[To-do item]
From the line containing "WiFi Speeds" through the last line of the entries, set down every line exactly and add nothing.

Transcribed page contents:
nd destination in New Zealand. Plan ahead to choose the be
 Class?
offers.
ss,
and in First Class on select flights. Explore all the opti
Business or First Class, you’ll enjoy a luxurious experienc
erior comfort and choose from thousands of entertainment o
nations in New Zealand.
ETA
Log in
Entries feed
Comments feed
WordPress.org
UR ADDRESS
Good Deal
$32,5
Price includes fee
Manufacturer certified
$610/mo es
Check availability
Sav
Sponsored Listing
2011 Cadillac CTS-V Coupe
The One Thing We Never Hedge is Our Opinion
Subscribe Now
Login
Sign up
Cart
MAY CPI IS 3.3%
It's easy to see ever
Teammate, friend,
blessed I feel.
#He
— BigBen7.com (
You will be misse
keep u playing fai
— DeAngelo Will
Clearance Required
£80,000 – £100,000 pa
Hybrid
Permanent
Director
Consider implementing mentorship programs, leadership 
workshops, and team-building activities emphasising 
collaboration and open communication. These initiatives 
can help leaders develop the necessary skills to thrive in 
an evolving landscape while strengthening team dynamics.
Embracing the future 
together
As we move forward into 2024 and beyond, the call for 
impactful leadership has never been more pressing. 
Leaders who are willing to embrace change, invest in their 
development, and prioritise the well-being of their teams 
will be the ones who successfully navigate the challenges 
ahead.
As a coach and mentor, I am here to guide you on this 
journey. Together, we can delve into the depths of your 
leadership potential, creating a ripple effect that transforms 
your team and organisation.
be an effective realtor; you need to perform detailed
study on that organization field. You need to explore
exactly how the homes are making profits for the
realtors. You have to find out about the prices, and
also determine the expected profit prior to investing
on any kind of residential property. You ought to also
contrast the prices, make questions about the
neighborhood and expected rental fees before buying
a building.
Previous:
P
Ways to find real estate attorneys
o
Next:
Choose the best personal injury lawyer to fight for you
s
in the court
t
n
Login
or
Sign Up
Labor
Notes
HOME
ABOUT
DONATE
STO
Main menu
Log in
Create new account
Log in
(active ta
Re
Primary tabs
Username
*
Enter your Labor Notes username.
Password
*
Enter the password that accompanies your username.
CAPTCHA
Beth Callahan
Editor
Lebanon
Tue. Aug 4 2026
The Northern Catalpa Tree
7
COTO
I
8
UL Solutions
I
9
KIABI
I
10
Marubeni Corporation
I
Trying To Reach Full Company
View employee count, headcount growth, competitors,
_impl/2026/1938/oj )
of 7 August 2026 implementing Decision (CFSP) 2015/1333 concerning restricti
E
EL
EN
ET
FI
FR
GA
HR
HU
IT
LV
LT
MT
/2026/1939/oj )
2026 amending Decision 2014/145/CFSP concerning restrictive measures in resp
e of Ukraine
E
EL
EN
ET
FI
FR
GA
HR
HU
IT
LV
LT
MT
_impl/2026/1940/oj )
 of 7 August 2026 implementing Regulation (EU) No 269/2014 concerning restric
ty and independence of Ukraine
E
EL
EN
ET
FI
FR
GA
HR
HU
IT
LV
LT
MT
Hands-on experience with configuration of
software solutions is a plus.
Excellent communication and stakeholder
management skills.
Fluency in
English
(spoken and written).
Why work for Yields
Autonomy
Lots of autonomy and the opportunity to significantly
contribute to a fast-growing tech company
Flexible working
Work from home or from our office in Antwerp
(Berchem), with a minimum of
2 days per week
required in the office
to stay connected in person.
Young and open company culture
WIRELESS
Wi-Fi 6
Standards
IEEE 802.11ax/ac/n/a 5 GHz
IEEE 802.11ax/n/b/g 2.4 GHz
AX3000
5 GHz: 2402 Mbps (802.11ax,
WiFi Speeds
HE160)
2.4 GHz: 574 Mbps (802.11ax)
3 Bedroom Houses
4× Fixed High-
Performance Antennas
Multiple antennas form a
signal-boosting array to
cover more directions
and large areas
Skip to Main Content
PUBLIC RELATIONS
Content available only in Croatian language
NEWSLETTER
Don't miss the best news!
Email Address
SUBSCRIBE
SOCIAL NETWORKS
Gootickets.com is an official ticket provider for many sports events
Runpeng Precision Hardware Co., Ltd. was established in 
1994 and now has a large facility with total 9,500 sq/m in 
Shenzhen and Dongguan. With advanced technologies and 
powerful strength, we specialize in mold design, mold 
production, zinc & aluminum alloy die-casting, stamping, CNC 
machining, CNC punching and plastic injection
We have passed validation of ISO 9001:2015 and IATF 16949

[Task result]
WiFi Speeds
HE160)
2.4 GHz: 574 Mbps (802.11ax)
3 Bedroom Houses
4× Fixed High-
Performance Antennas
Multiple antennas form a
signal-boosting array to
cover more directions
and large areas
Skip to Main Content
PUBLIC RELATIONS
Content available only in Croatian language
NEWSLETTER
Don't miss the best news!
Email Address
SUBSCRIBE
SOCIAL NETWORKS
Gootickets.com is an official ticket provider for many sports events
Runpeng Precision Hardware Co., Ltd. was established in 
1994 and now has a large facility with total 9,500 sq/m in 
Shenzhen and Dongguan. With advanced technologies and 
powerful strength, we specialize in mold design, mold 
production, zinc & aluminum alloy die-casting, stamping, CNC 
machining, CNC punching and plastic injection
We have passed validation of ISO 9001:2015 and IATF 16949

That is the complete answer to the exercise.